_WORK ORDER_. Find the line that contains "What is the depth" in the entries below. Output it and each later line exactly, and nothing else.

_RECORDS FOR PROCESSING_.
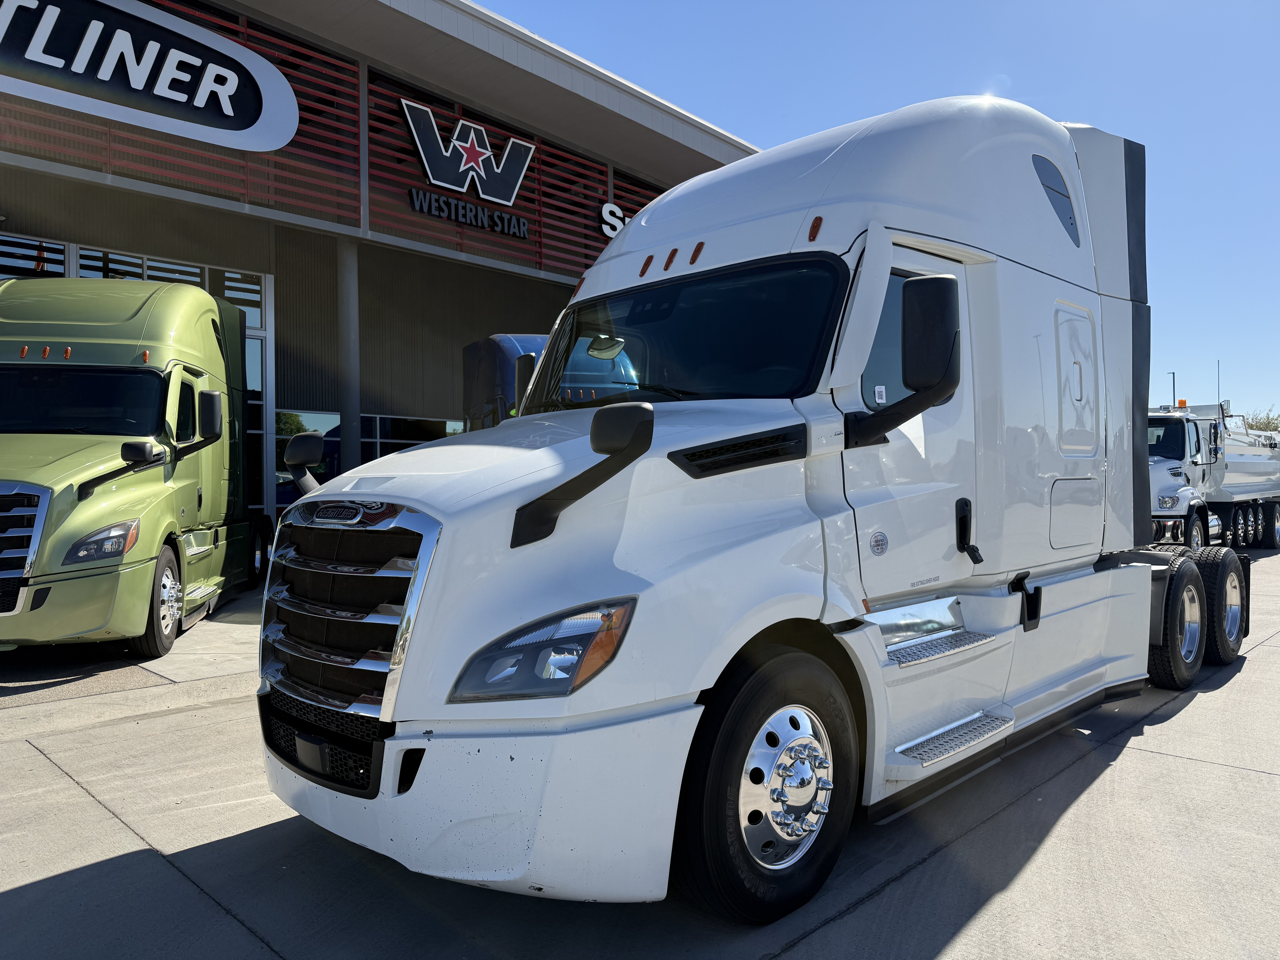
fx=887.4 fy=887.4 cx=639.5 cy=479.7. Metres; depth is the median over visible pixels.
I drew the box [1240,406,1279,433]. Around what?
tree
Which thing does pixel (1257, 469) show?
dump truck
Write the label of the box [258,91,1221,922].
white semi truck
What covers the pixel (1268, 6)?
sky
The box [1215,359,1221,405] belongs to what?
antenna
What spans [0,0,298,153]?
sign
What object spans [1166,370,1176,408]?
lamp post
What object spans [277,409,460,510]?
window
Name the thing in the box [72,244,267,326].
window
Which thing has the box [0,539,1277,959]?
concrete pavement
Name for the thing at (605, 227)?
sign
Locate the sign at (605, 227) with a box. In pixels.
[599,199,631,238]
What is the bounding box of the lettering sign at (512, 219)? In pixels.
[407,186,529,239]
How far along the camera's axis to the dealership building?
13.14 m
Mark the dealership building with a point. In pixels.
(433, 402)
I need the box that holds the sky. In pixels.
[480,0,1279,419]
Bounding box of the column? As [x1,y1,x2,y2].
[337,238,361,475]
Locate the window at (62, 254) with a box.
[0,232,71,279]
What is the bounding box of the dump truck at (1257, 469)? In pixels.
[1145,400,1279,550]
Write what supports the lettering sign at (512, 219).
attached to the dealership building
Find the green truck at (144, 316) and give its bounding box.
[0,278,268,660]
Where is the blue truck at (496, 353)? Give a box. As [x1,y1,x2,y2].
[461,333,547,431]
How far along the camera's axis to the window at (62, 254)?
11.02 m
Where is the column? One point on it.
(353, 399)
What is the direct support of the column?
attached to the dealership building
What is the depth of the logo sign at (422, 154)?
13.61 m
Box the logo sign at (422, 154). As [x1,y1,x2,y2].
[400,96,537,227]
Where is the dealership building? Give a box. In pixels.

_TASK ANSWER_.
What is the depth of the logo sign at (422, 154)?
13.61 m
Box the logo sign at (422, 154). As [x1,y1,x2,y2].
[400,96,537,227]
Where is the dealership building? Give a box. In pixels.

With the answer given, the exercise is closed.